Excerpt provided:
--- Start ---

Home Construction Types for Insurance: A Complete Guide When you apply for homeowners insurance or receive a quote, one of the first questions you'll encounter is: "What is your home's construction type?" Most homeowners don't know the answer — and many who guess get it wrong.

That gap matters. Construction type is one of the most direct variables insurers use to assess fire risk, set your premium, and decide whether to offer coverage at all. In high-risk areas like Pacific Palisades, the wrong classification — or the wrong construction — can mean higher deductibles, limited carrier options, or no coverage from standard insurers.

This guide breaks down the six ISO construction classifications used across the insurance industry, explains what each means for your policy, and shows how material choices during design and construction directly affect what you'll pay for insurance over the life of your home.


TL;DR

  • Construction type classifies a home's fire risk based on the materials used in its walls, floors, roof, and structural frame.
  • ISO defines six classes — Class 1 (Frame, highest risk) through Class 6 (Fire Resistive, lowest risk).
  • Most U.S. homes are Class 1 or Class 2 — the highest-risk, highest-premium categories.
  • Masonry, non-combustible, or fire-resistive materials qualify a home for lower premiums and broader coverage.
  • In wildfire-prone areas, construction type determines insurability, not just price.

What Are Construction Types for Insurance?

Construction type is an insurance classification based on the primary materials used in a home's structural components — exterior walls, floors, roof, and structural frame — along with how well those materials resist fire.

--- End ---

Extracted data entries

--- Start ---

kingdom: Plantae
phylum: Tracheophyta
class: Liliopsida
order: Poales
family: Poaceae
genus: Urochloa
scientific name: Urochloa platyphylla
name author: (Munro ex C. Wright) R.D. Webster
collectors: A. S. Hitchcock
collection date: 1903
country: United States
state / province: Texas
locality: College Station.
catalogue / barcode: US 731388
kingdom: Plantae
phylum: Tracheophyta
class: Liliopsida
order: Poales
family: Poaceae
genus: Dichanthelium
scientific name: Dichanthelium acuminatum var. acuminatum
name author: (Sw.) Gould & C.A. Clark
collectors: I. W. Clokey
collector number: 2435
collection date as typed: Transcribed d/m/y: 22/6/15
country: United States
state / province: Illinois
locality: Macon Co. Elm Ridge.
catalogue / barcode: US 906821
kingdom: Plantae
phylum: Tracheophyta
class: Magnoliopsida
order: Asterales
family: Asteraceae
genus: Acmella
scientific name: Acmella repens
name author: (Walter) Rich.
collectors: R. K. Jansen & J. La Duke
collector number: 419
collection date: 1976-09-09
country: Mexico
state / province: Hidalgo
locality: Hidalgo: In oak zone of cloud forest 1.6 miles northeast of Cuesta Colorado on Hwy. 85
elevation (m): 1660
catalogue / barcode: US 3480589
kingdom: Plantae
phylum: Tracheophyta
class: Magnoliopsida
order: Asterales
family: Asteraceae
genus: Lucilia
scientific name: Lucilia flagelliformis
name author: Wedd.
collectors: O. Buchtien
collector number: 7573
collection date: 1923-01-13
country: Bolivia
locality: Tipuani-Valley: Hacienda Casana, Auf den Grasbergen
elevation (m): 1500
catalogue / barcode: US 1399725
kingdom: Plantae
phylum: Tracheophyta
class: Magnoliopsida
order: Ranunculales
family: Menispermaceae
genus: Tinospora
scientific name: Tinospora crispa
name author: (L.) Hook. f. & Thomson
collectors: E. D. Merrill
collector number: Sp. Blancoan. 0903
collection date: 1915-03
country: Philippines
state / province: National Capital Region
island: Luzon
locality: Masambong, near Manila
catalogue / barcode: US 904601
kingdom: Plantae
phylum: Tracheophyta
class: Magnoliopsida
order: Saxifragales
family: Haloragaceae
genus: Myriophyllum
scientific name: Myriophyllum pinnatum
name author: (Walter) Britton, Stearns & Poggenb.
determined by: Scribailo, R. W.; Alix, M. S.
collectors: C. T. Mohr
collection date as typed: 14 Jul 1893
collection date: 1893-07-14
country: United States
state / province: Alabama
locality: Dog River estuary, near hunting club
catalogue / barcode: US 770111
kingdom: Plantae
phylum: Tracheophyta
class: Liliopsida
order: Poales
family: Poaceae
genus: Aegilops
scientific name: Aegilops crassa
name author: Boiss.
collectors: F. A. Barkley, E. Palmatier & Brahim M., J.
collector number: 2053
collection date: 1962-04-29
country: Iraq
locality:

--- End ---

According to the home insurance guide, why does it matter that most homeowners don't know their home's construction type? Answer in one to three sentences. These rows have no connection to the guide.

It matters because construction type is one of the most direct variables insurers use to assess fire risk, set the premium, and decide whether to offer coverage at all. In high-risk areas like Pacific Palisades, the wrong classification can mean higher deductibles, limited carrier options, or no coverage from standard insurers.